⟨

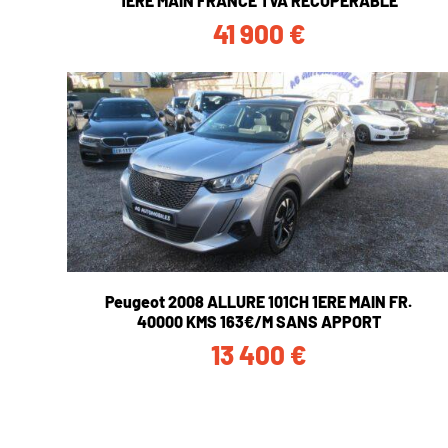
1ERE MAIN FRANCE TVA RECUPERABLE
41 900
€
Peugeot 2008 ALLURE 101CH 1ERE MAIN FR.
40000 KMS 163€/M SANS APPORT
13 400
€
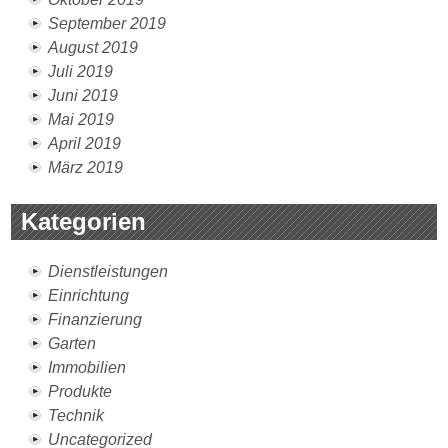
September 2019
August 2019
Juli 2019
Juni 2019
Mai 2019
April 2019
März 2019
Kategorien
Dienstleistungen
Einrichtung
Finanzierung
Garten
Immobilien
Produkte
Technik
Uncategorized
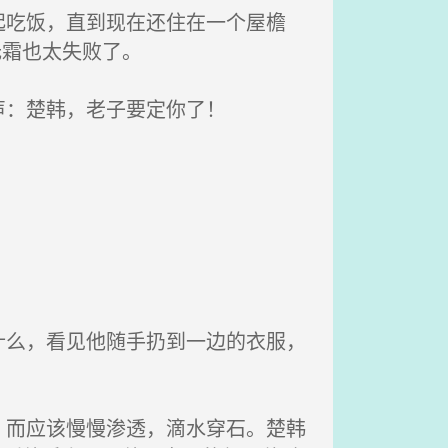
吃饭，直到现在还住在一个屋檐
无霜也太失败了。
声：楚韩，老子要定你了！
么，看见他随手扔到一边的衣服，
而应该慢慢渗透，滴水穿石。楚韩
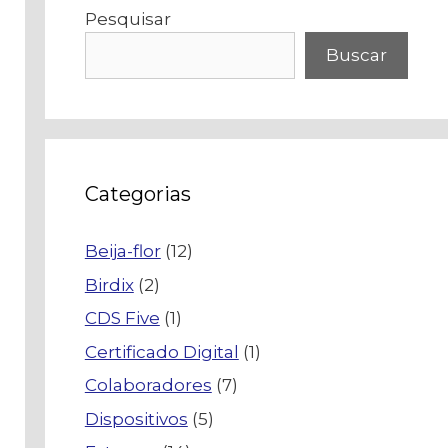
Pesquisar
Buscar
Categorias
Beija-flor
(12)
Birdix
(2)
CDS Five
(1)
Certificado Digital
(1)
Colaboradores
(7)
Dispositivos
(5)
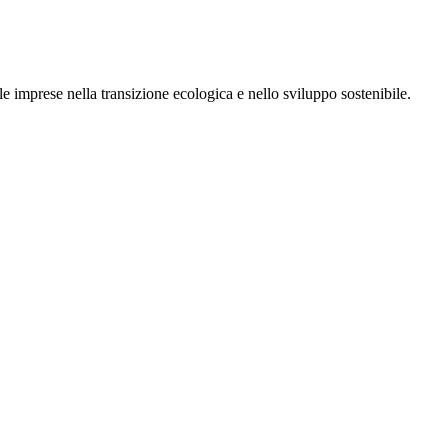
e imprese nella transizione ecologica e nello sviluppo sostenibile.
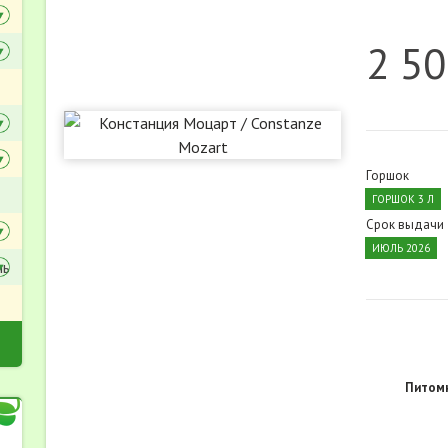
2 50
Горшок
ГОРШОК 3 Л
Срок выдачи
ИЮЛЬ 2026
ль
Питомн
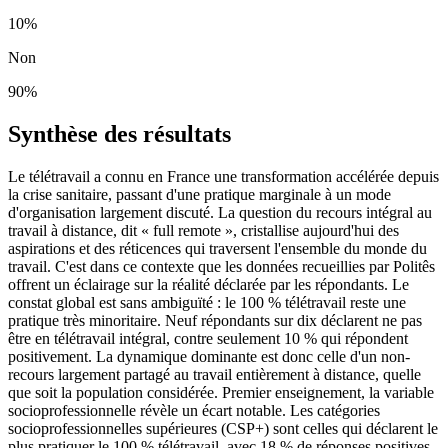
10
%
Non
90
%
Synthèse des résultats
Le télétravail a connu en France une transformation accélérée depuis
la crise sanitaire, passant d'une pratique marginale à un mode
d'organisation largement discuté. La question du recours intégral au
travail à distance, dit « full remote », cristallise aujourd'hui des
aspirations et des réticences qui traversent l'ensemble du monde du
travail. C'est dans ce contexte que les données recueillies par Politês
offrent un éclairage sur la réalité déclarée par les répondants. Le
constat global est sans ambiguïté : le 100 % télétravail reste une
pratique très minoritaire. Neuf répondants sur dix déclarent ne pas
être en télétravail intégral, contre seulement 10 % qui répondent
positivement. La dynamique dominante est donc celle d'un non-
recours largement partagé au travail entièrement à distance, quelle
que soit la population considérée. Premier enseignement, la variable
socioprofessionnelle révèle un écart notable. Les catégories
socioprofessionnelles supérieures (CSP+) sont celles qui déclarent le
plus pratiquer le 100 % télétravail, avec 18 % de réponses positives.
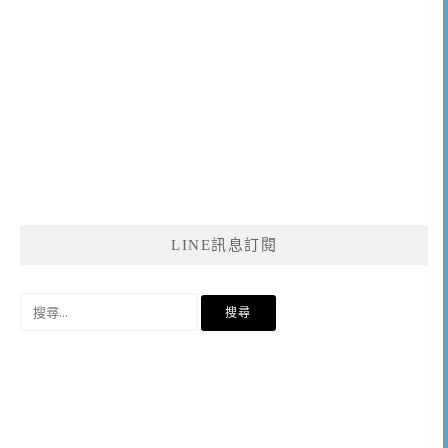
LINE訊息訂閱
搜
尋
關
鍵
字:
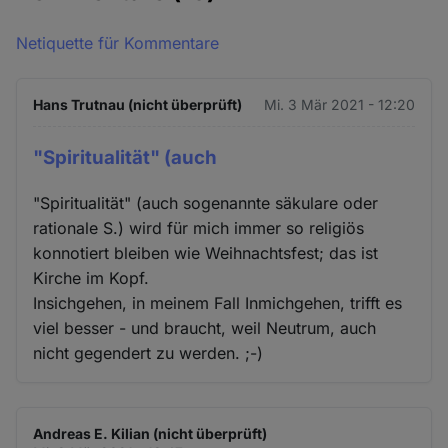
Netiquette für Kommentare
Hans Trutnau (nicht überprüft)
Mi. 3 Mär 2021 - 12:20
"Spiritualität" (auch
"Spiritualität" (auch sogenannte säkulare oder
rationale S.) wird für mich immer so religiös
konnotiert bleiben wie Weihnachtsfest; das ist
Kirche im Kopf.
Insichgehen, in meinem Fall Inmichgehen, trifft es
viel besser - und braucht, weil Neutrum, auch
nicht gegendert zu werden. ;-)
Andreas E. Kilian (nicht überprüft)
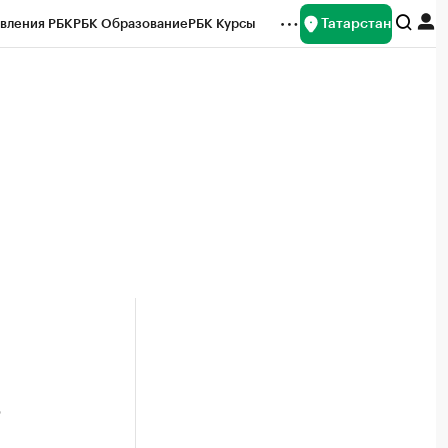
Татарстан
вления РБК
РБК Образование
РБК Курсы
рейтинги
Франшизы
Газета
ок наличной валюты
%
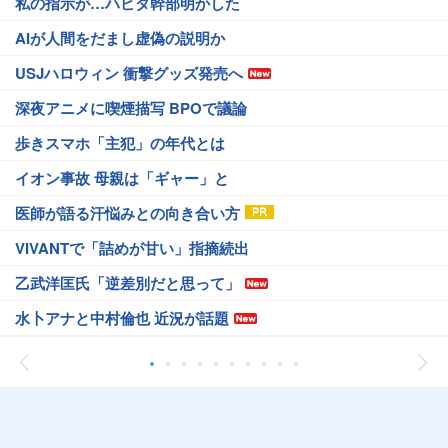
私の指示が…ハビタ幹部明かした
AIが人間をだまし虚偽の説明か
USJハロウィン 衝撃グッズ発売へ
深夜アニメに喫煙描写 BPOで議論
歩きスマホ「主犯」の年代とは
イオン事故 母親は「ギャー」と
医師が語る汗悩みとの向き合い方
VIVANTで「詰めが甘い」指摘続出
乙武洋匡氏「逆差別だと思って」
水卜アナと中村倫也 近況が話題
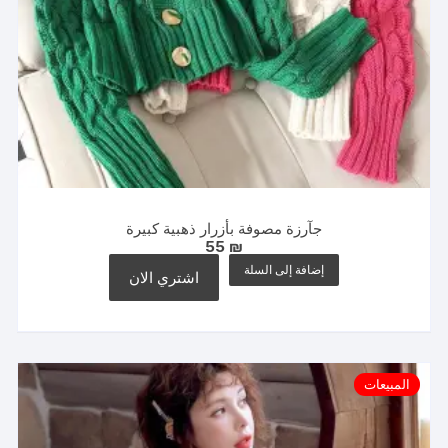
جآرزة مصوفة بأزرار ذهبية كبيرة
55
₪
إضافة إلى السلة
اشتري الان
المبيعات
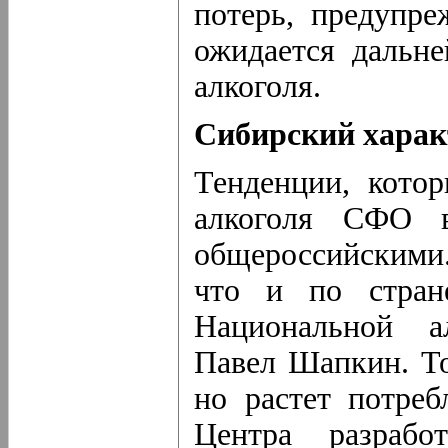
потерь, предупре
ожидается дальн
алкоголя.
Сибирский харак
Тенденции, кото
алкоголя СФО в
общероссийскими.
что и по стран
Национальной а
Павел Шапкин. То
но растет потреб
Центра разрабо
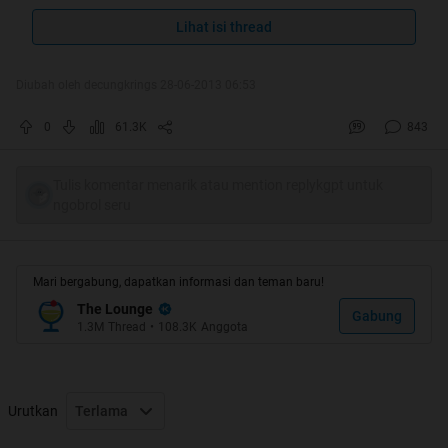
Lihat isi thread
Spoiler
for
Bukti HT
:
Diubah oleh decungkrings 28-06-2013 06:53
0
61.3K
843
Spoiler
for
Kebaikan para kaskusers
:
Tulis komentar menarik atau mention replykgpt untuk
ngobrol seru
Mari bergabung, dapatkan informasi dan teman baru!
The Lounge
Gabung
1.3M
Thread
•
108.3K
Anggota
Urutkan
Terlama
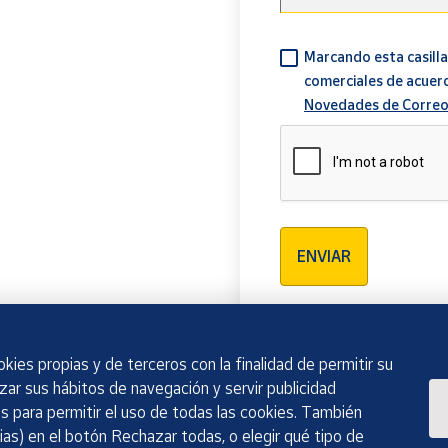
Marcando esta casilla
comerciales de acuer
Novedades de Correo
Verificación reCAPTCH
ENVIAR
kies propias y de terceros con la finalidad de permitir su
izar sus hábitos de navegación y servir publicidad
 para permitir el uso de todas las cookies. También
as) en el botón Rechazar todas, o elegir qué tipo de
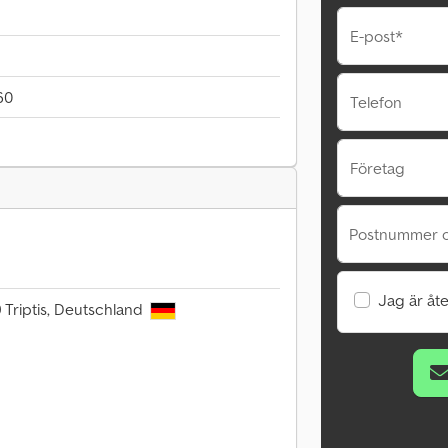
E-post*
60
Telefon
Företag
Postnummer o
Jag är åte
 Triptis, Deutschland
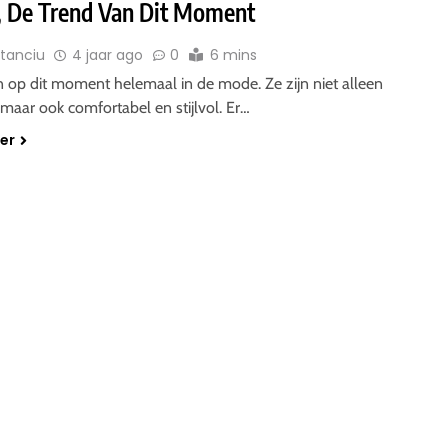
, De Trend Van Dit Moment
Stanciu
4 jaar ago
0
6 mins
n op dit moment helemaal in de mode. Ze zijn niet alleen
, maar ook comfortabel en stijlvol. Er…
der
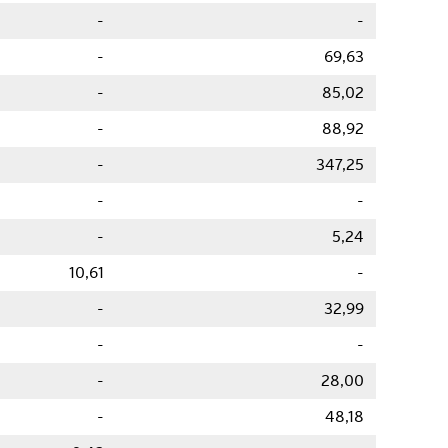
-
-
-
69,63
-
85,02
-
88,92
-
347,25
-
-
-
5,24
10,61
-
-
32,99
-
-
-
28,00
-
48,18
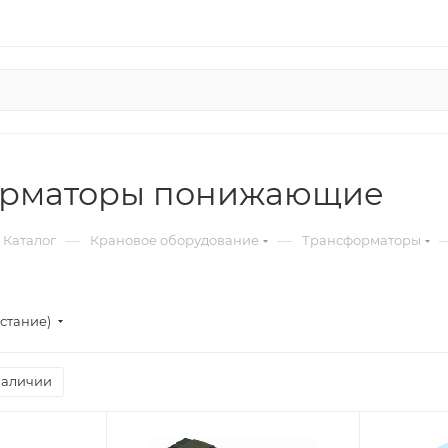
орматоры понижающие
—
—
Каталог
Крановое оборудование
Трансформаторы
стание)
наличии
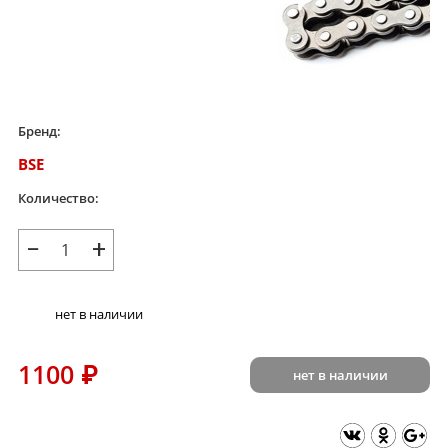
Бренд:
BSE
Количество:
−
+
нет в наличии
1100
₽
нет в наличии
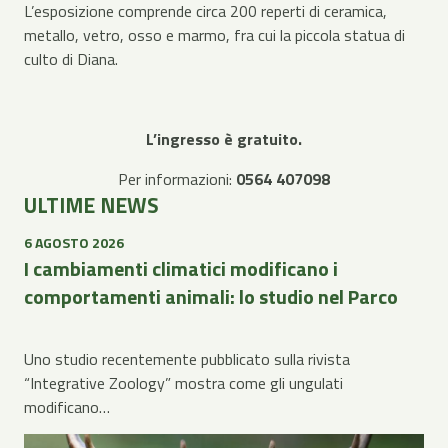
L’esposizione comprende circa 200 reperti di ceramica,
metallo, vetro, osso e marmo, fra cui la piccola statua di
culto di Diana.
L’ingresso è gratuito.
Per informazioni:
0564 407098
ULTIME NEWS
6 AGOSTO 2026
I cambiamenti climatici modificano i
comportamenti animali: lo studio nel Parco
Uno studio recentemente pubblicato sulla rivista
“Integrative Zoology” mostra come gli ungulati
modificano…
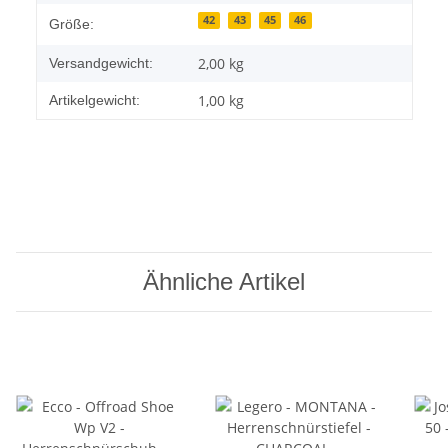
42
43
45
46
Größe:
2,00 kg
Versandgewicht:
1,00
kg
Artikelgewicht:
Ähnliche Artikel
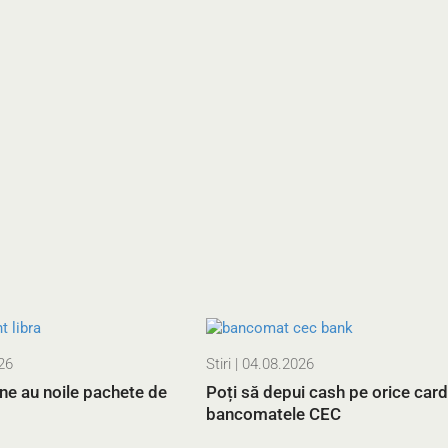
26
Stiri
| 04.08.2026
ne au noile pachete de
Poți să depui cash pe orice card,
bancomatele CEC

⟩

- _Your task_: Gather from the data above every line with the string "répondants".

- _Exercise response_:
offrent un éclairage sur la réalité déclarée par les répondants. Le
pratique très minoritaire. Neuf répondants sur dix déclarent ne pas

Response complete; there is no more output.